March 26th, 2014 by Michel, M., Wilhelmi, I., Schultz, A.-S., Preussner, M., Heyd, F.

The non-canonical nuclear factor kappa B (ncNFkB) pathway regulates the expression of chemokines required for secondary lymphoid organ formation and thus plays a pivotal role in adaptive immunity. While ncNFkB signaling has been well described in stromal cells and B cells, its role and regulation in T cells remains largely unexplored. ncNFkB activity critically depends on the upstream NFkB inducing kinase (NIK).
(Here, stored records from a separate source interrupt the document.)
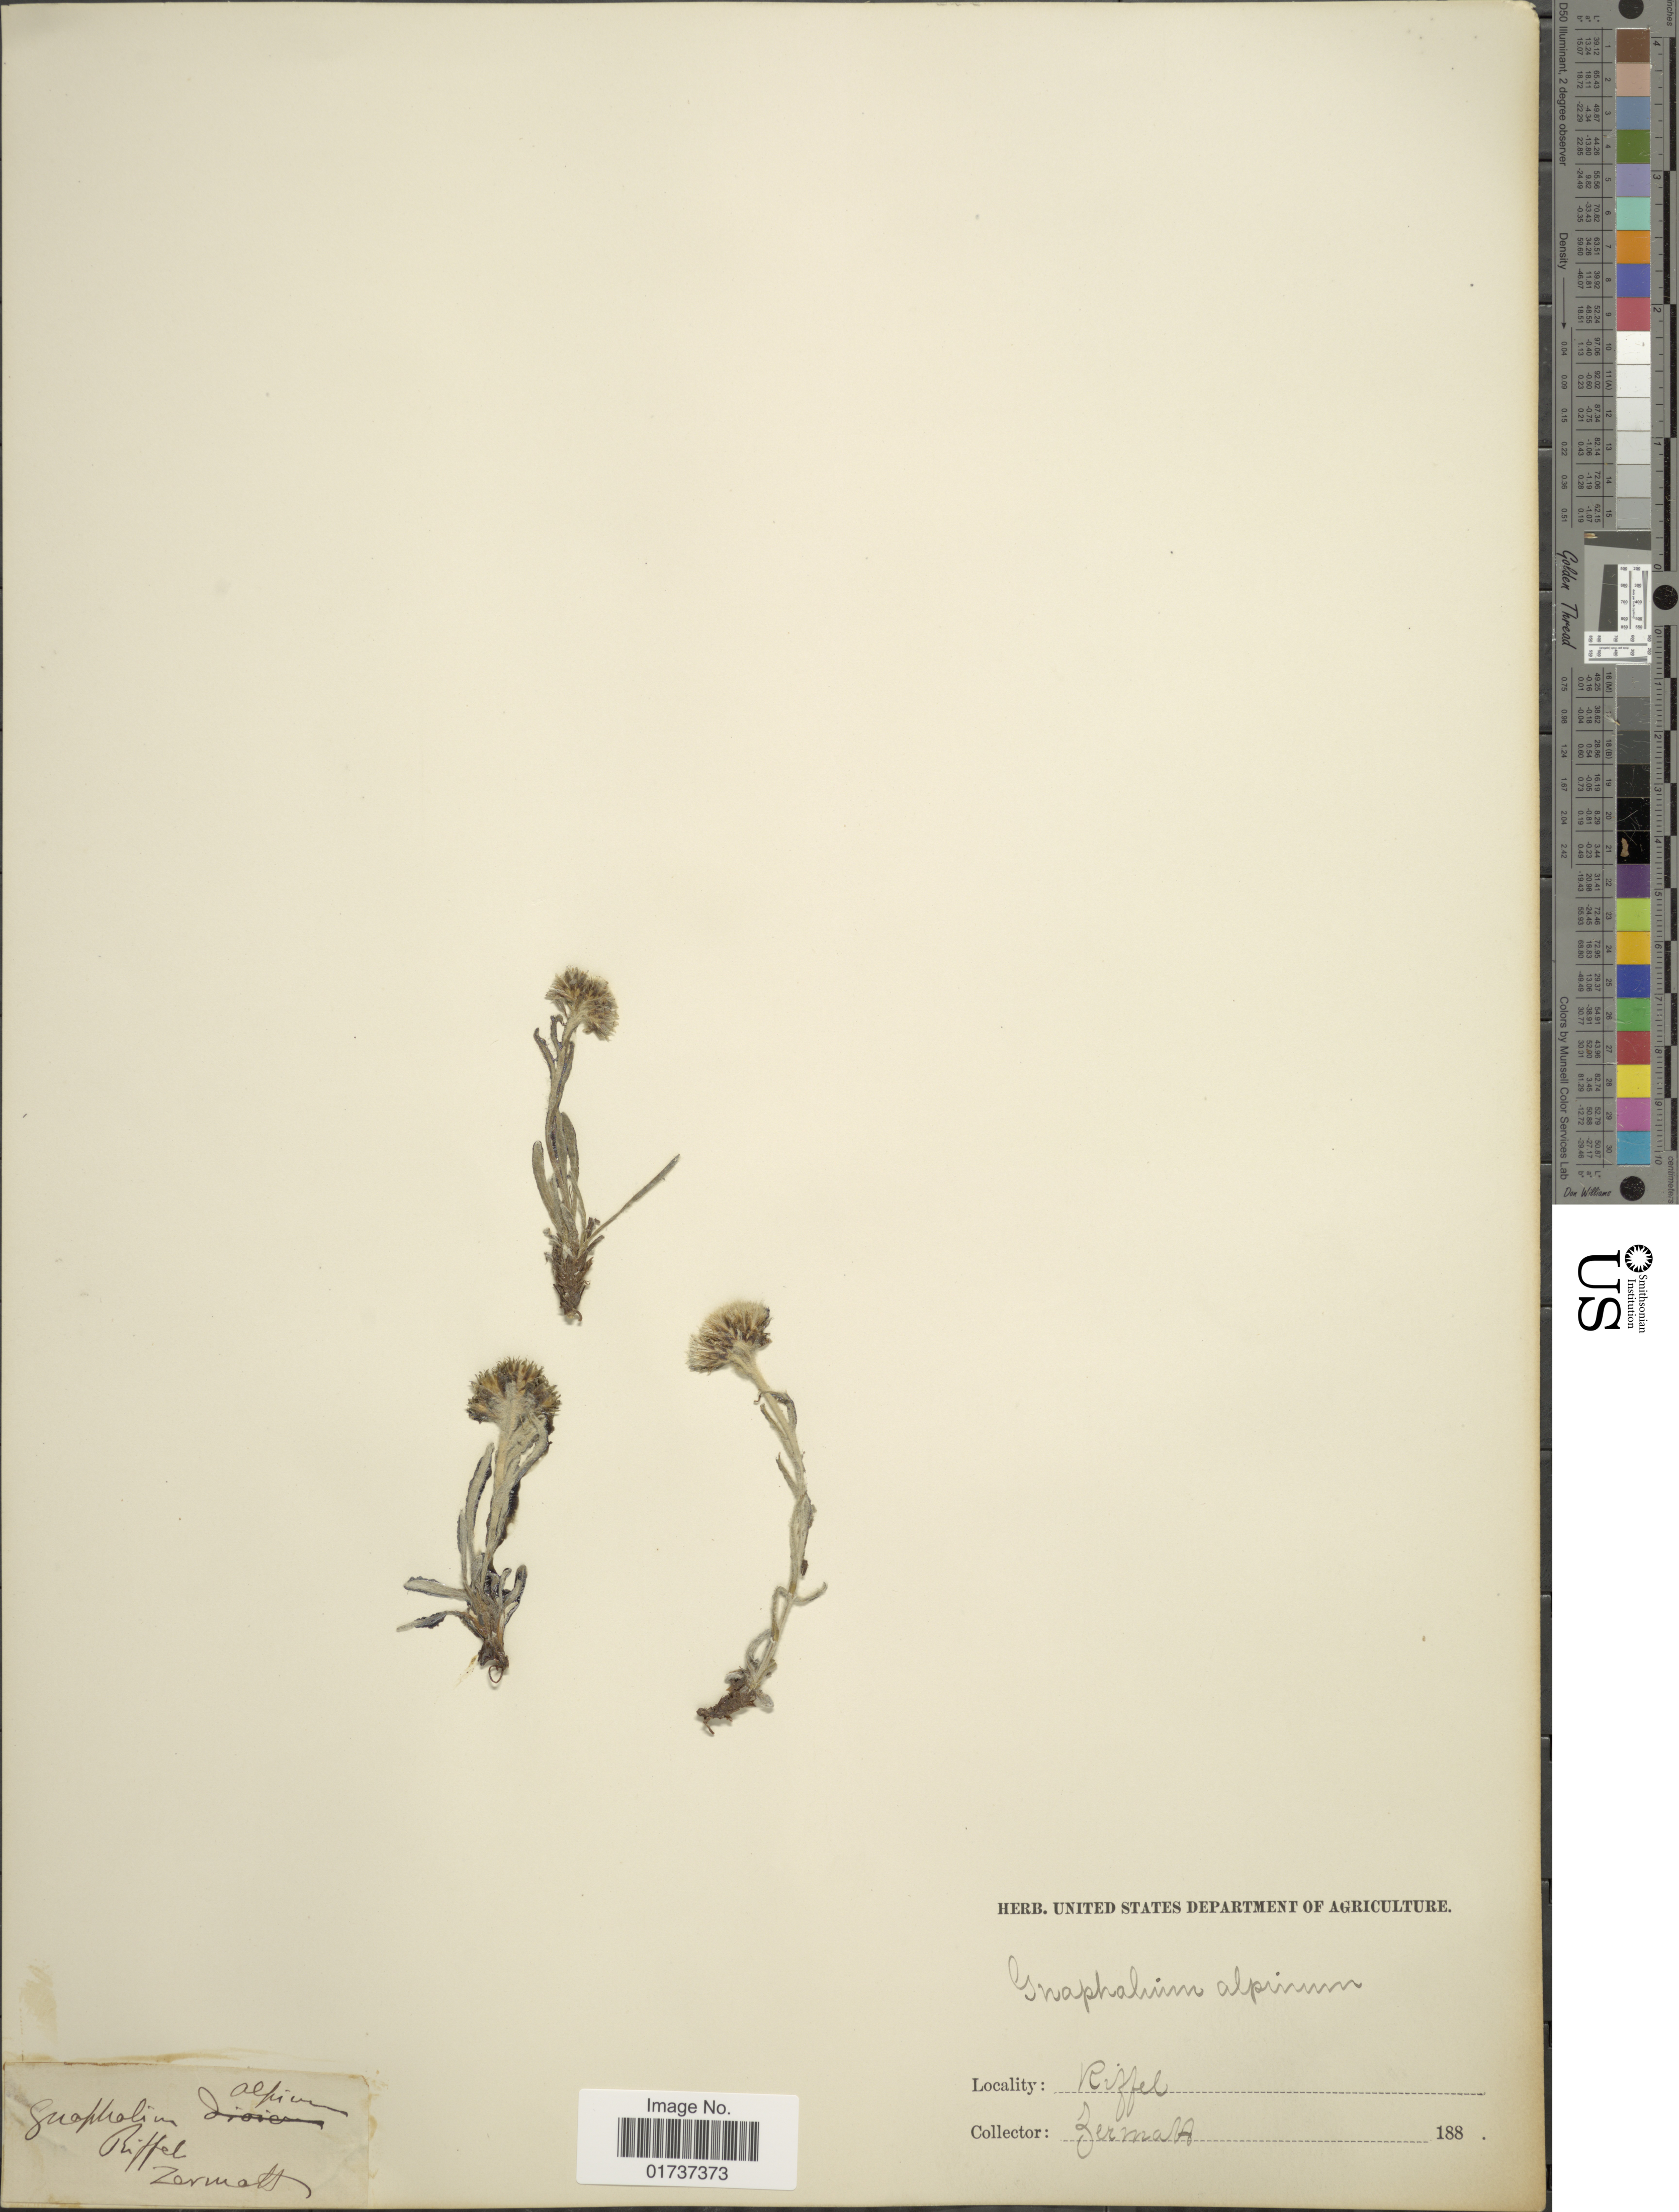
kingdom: Plantae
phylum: Tracheophyta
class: Magnoliopsida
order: Asterales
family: Asteraceae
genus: Gnaphalium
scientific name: Gnaphalium alpinum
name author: L.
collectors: Zermatt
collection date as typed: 188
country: Switzerland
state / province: Valais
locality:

NIK expression is negatively regulated by the full-length isoform of TNF receptor-associated factor 3 (Traf3) as formation of a NIK-Traf3-Traf2 complex targets NIK for degradation. Here we show that T cell specific and activation-dependent alternative splicing generates a Traf3 isoform lacking exon 8 (Traf3DE8) that, in contrast to the full-length protein, activates ncNFkB signaling. Traf3DE8 disrupts the NIK-Traf3-Traf2 complex and allows accumulation of NIK to initiate ncNFkB signaling in activated T cells. ncNFkB activity results in expression of several chemokines, among them B-cell chemoattractant (CxCL13), both in a model T cell line and in primary human CD4+ T cells. As CxCL13 plays an important role in B cell migration and activation, our data suggest an involvement and provide a mechanistic basis for Traf3 alternative splicing and ncNFkB activation in contributing to T cell dependent adaptive immunity.